* _EXERCISE DATA_:
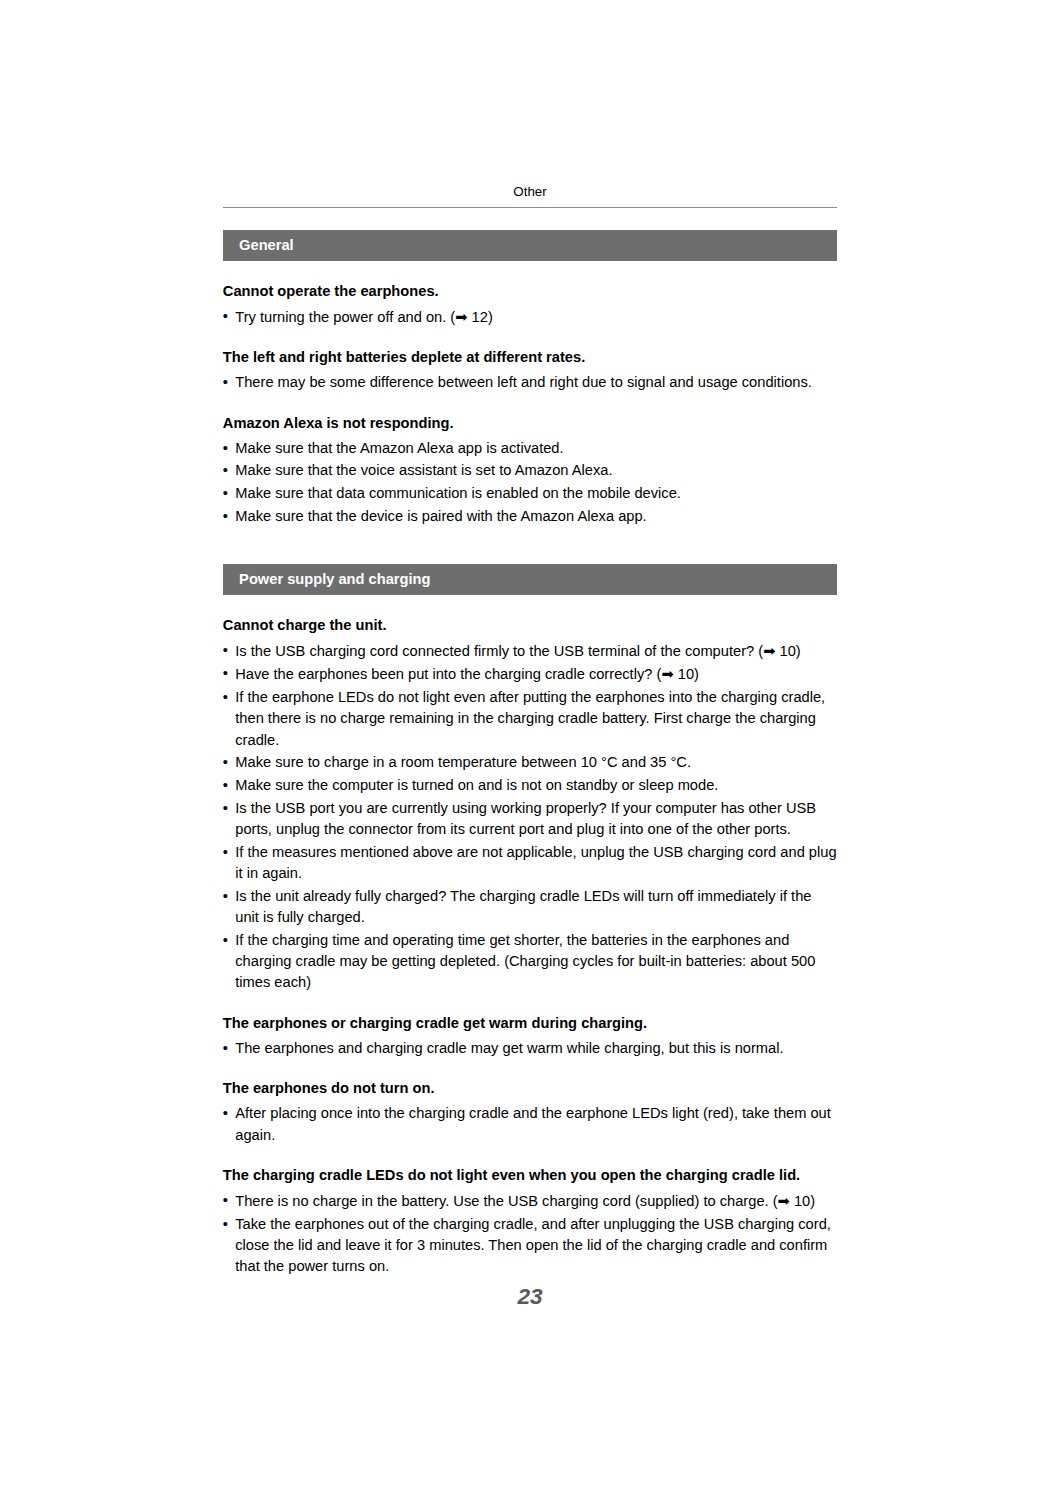Other
General
Cannot operate the earphones.
Try turning the power off and on. (➡ 12)
The left and right batteries deplete at different rates.
There may be some difference between left and right due to signal and usage conditions.
Amazon Alexa is not responding.
Make sure that the Amazon Alexa app is activated.
Make sure that the voice assistant is set to Amazon Alexa.
Make sure that data communication is enabled on the mobile device.
Make sure that the device is paired with the Amazon Alexa app.
Power supply and charging
Cannot charge the unit.
Is the USB charging cord connected firmly to the USB terminal of the computer? (➡ 10)
Have the earphones been put into the charging cradle correctly? (➡ 10)
If the earphone LEDs do not light even after putting the earphones into the charging cradle, then there is no charge remaining in the charging cradle battery. First charge the charging cradle.
Make sure to charge in a room temperature between 10 °C and 35 °C.
Make sure the computer is turned on and is not on standby or sleep mode.
Is the USB port you are currently using working properly? If your computer has other USB ports, unplug the connector from its current port and plug it into one of the other ports.
If the measures mentioned above are not applicable, unplug the USB charging cord and plug it in again.
Is the unit already fully charged? The charging cradle LEDs will turn off immediately if the unit is fully charged.
If the charging time and operating time get shorter, the batteries in the earphones and charging cradle may be getting depleted. (Charging cycles for built-in batteries: about 500 times each)
The earphones or charging cradle get warm during charging.
The earphones and charging cradle may get warm while charging, but this is normal.
The earphones do not turn on.
After placing once into the charging cradle and the earphone LEDs light (red), take them out again.
The charging cradle LEDs do not light even when you open the charging cradle lid.
There is no charge in the battery. Use the USB charging cord (supplied) to charge. (➡ 10)
Take the earphones out of the charging cradle, and after unplugging the USB charging cord, close the lid and leave it for 3 minutes. Then open the lid of the charging cradle and confirm that the power turns on.
23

* _EXERCISE GOAL_: Begin with the line that has "Try turning the power off and on. (➡ 12)" in the listing above and end after the line that has "There is no charge in"; output those lines exactly.

* _RESPONSE_:
Try turning the power off and on. (➡ 12)
The left and right batteries deplete at different rates.
There may be some difference between left and right due to signal and usage conditions.
Amazon Alexa is not responding.
Make sure that the Amazon Alexa app is activated.
Make sure that the voice assistant is set to Amazon Alexa.
Make sure that data communication is enabled on the mobile device.
Make sure that the device is paired with the Amazon Alexa app.
Power supply and charging
Cannot charge the unit.
Is the USB charging cord connected firmly to the USB terminal of the computer? (➡ 10)
Have the earphones been put into the charging cradle correctly? (➡ 10)
If the earphone LEDs do not light even after putting the earphones into the charging cradle, then there is no charge remaining in the charging cradle battery. First charge the charging cradle.
Make sure to charge in a room temperature between 10 °C and 35 °C.
Make sure the computer is turned on and is not on standby or sleep mode.
Is the USB port you are currently using working properly? If your computer has other USB ports, unplug the connector from its current port and plug it into one of the other ports.
If the measures mentioned above are not applicable, unplug the USB charging cord and plug it in again.
Is the unit already fully charged? The charging cradle LEDs will turn off immediately if the unit is fully charged.
If the charging time and operating time get shorter, the batteries in the earphones and charging cradle may be getting depleted. (Charging cycles for built-in batteries: about 500 times each)
The earphones or charging cradle get warm during charging.
The earphones and charging cradle may get warm while charging, but this is normal.
The earphones do not turn on.
After placing once into the charging cradle and the earphone LEDs light (red), take them out again.
The charging cradle LEDs do not light even when you open the charging cradle lid.
There is no charge in the battery. Use the USB charging cord (supplied) to charge. (➡ 10)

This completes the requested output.